[EXERCISE OBJECTIVE] Keep the pictures out of the copy and repeat the records exactly.

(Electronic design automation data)
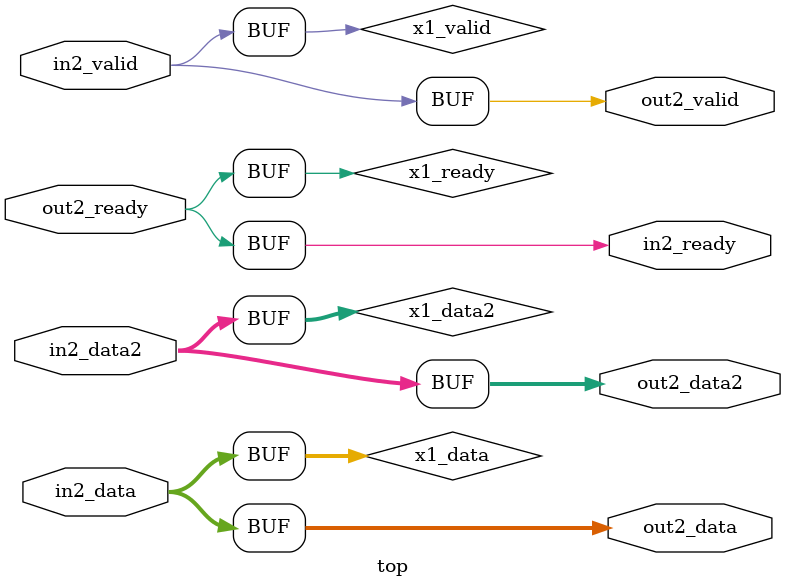
<source format=sv>
module top (
	input logic [15:0] in2_data,
	input logic signed [12:0] in2_data2,
	output logic in2_ready,
	input logic in2_valid,

	output logic [15:0] out2_data,
	output logic signed [12:0] out2_data2,
	input logic out2_ready,
	output logic out2_valid
);

	logic [15:0] x1_data;
	logic signed [12:0] x1_data2;
	logic x1_valid;
	logic x1_ready;

	assign out2_data = in2_data;
	assign x1_data = in2_data;
	assign out2_data2 = in2_data2;
	assign x1_data2 = in2_data2;
	assign out2_valid = in2_valid;
	assign x1_valid = in2_valid;
	assign in2_ready = out2_ready;
	assign x1_ready = out2_ready;
endmodule



</source>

[RESULT OF THE TASK]
<source format=sv>
module top (
	input logic [15:0] in2_data,
	input logic signed [12:0] in2_data2,
	output logic in2_ready,
	input logic in2_valid,

	output logic [15:0] out2_data,
	output logic signed [12:0] out2_data2,
	input logic out2_ready,
	output logic out2_valid
);

	logic [15:0] x1_data;
	logic signed [12:0] x1_data2;
	logic x1_valid;
	logic x1_ready;

	assign out2_data = in2_data;
	assign x1_data = in2_data;
	assign out2_data2 = in2_data2;
	assign x1_data2 = in2_data2;
	assign out2_valid = in2_valid;
	assign x1_valid = in2_valid;
	assign in2_ready = out2_ready;
	assign x1_ready = out2_ready;
endmodule



</source>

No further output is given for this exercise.